India captain Virat Kohli, coach Ravi Shastri, former greats Sunil Gavaskar, VVS Laxman and Virender Sehwag are expected to be present, but no one from those who run the game in India.
A report on February 23, 1792 in the Madras Courier newspaper talked about Calcutta Cricket Club’s games against Barrackpore and Dum Dum, military bases then which are now part of Kolkata. The matches may have been played near Raj Bhavan, nearly 8km away from the club’s current address in south Kolkata, but the report’s authenticity has been corroborated by cricket almanac Wisden.
That makes these the earliest reported matches in India.
The CC&FC celebrates that day in 1792 as its foundation day though there are reports that it may be older, maybe even senior to London’s Marylebone Cricket Club (MCC) that framed the laws of the game in 1788.
“We are in actuality celebrating 225 years of cricket in India.

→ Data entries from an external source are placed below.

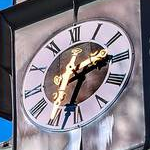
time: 2:33
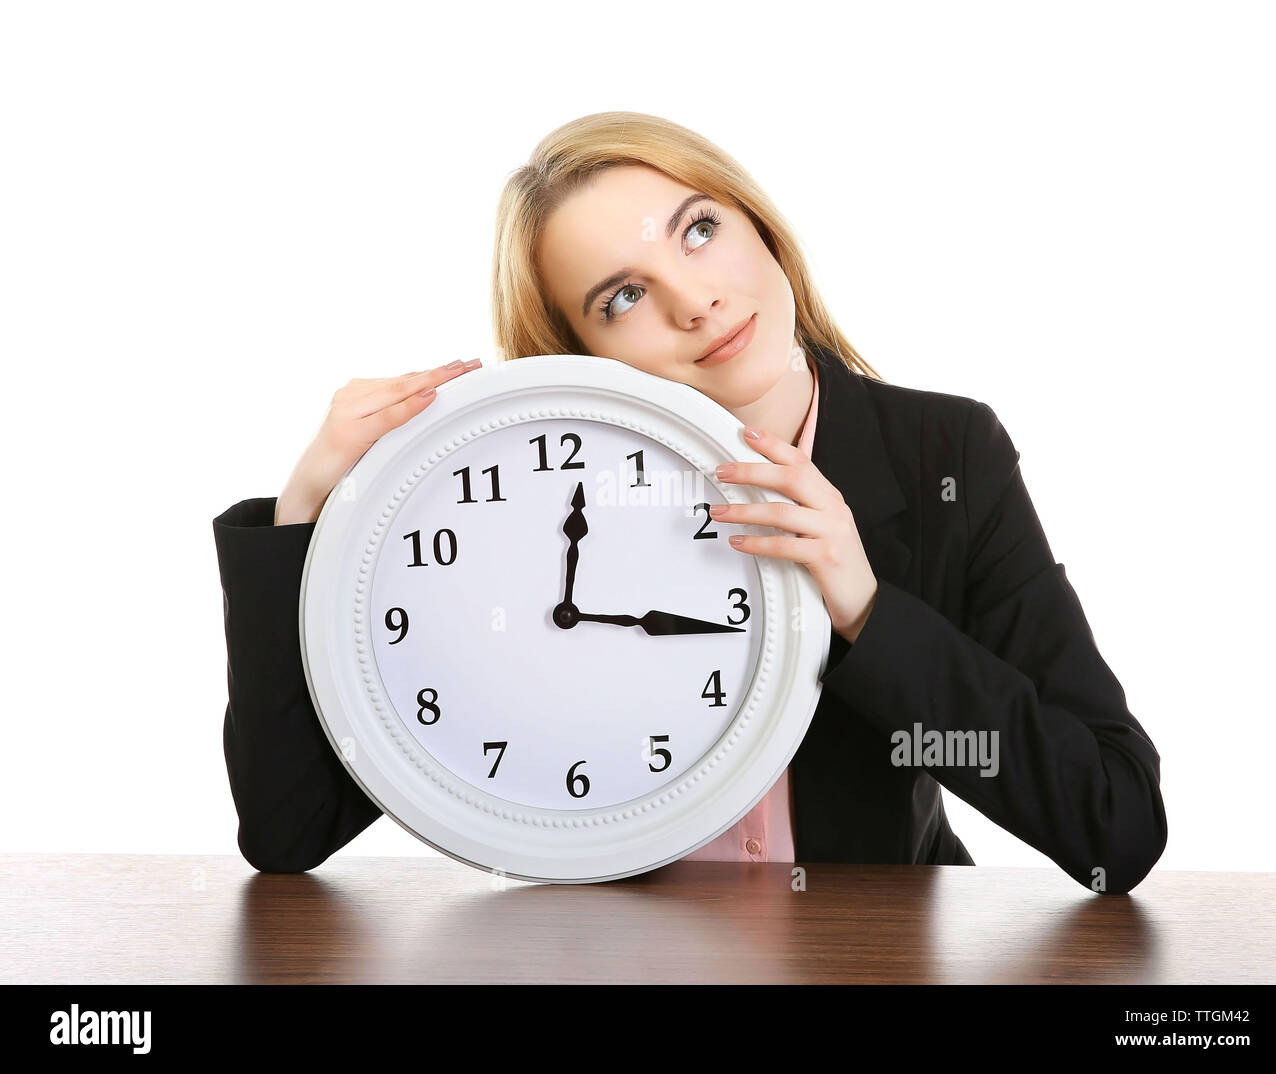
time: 12:16
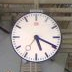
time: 5:19
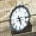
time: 5:15
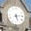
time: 5:13
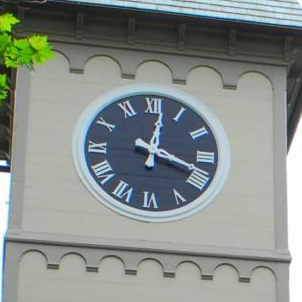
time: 12:18
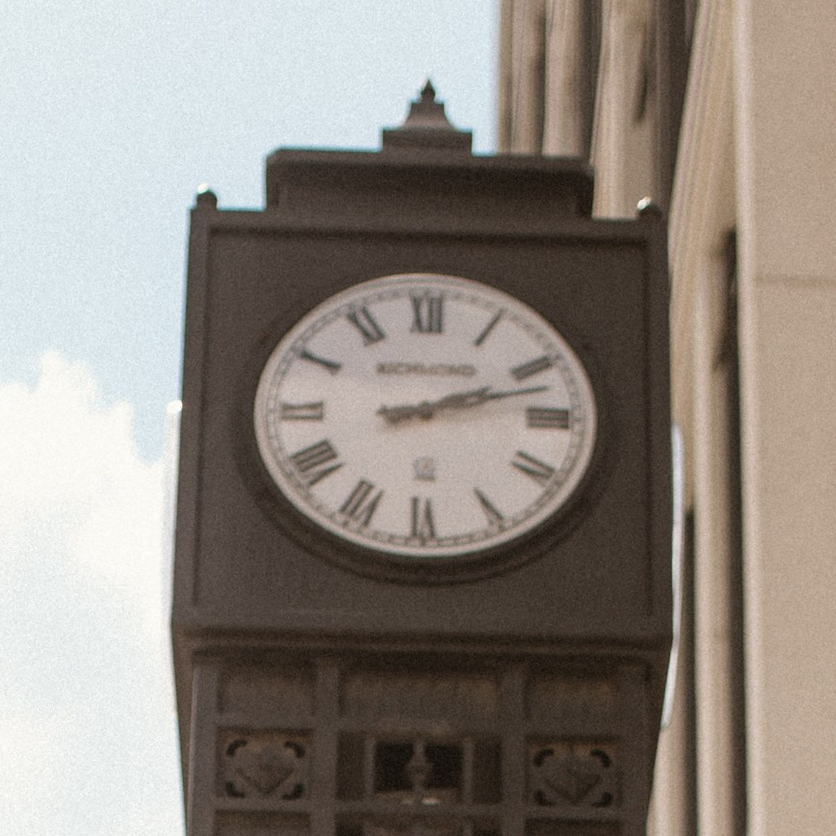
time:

I am not trying to be critical here but this is an opportunity lost. The BCCI should have been part of this. We did try through friends to push the message but it didn’t go. This is a huge legacy. Something like this doesn’t happen every day,” former India opener and CC&FC president Arun Lal told Hindustan Times.
Having shifted from Delhi to Bengal in 1980-81, Lal, 62, led the state to the Ranji Trophy title in 1989-90. A former president of the club, Tom Longfield, was Bengal captain when they won the Ranji Trophy for the first time in 1939.
“We are still hoping the whole India team comes. We reached out to Virat and Ravi in our personal capacities. It is just goodwill and because they believed in this great cause,” said Lal.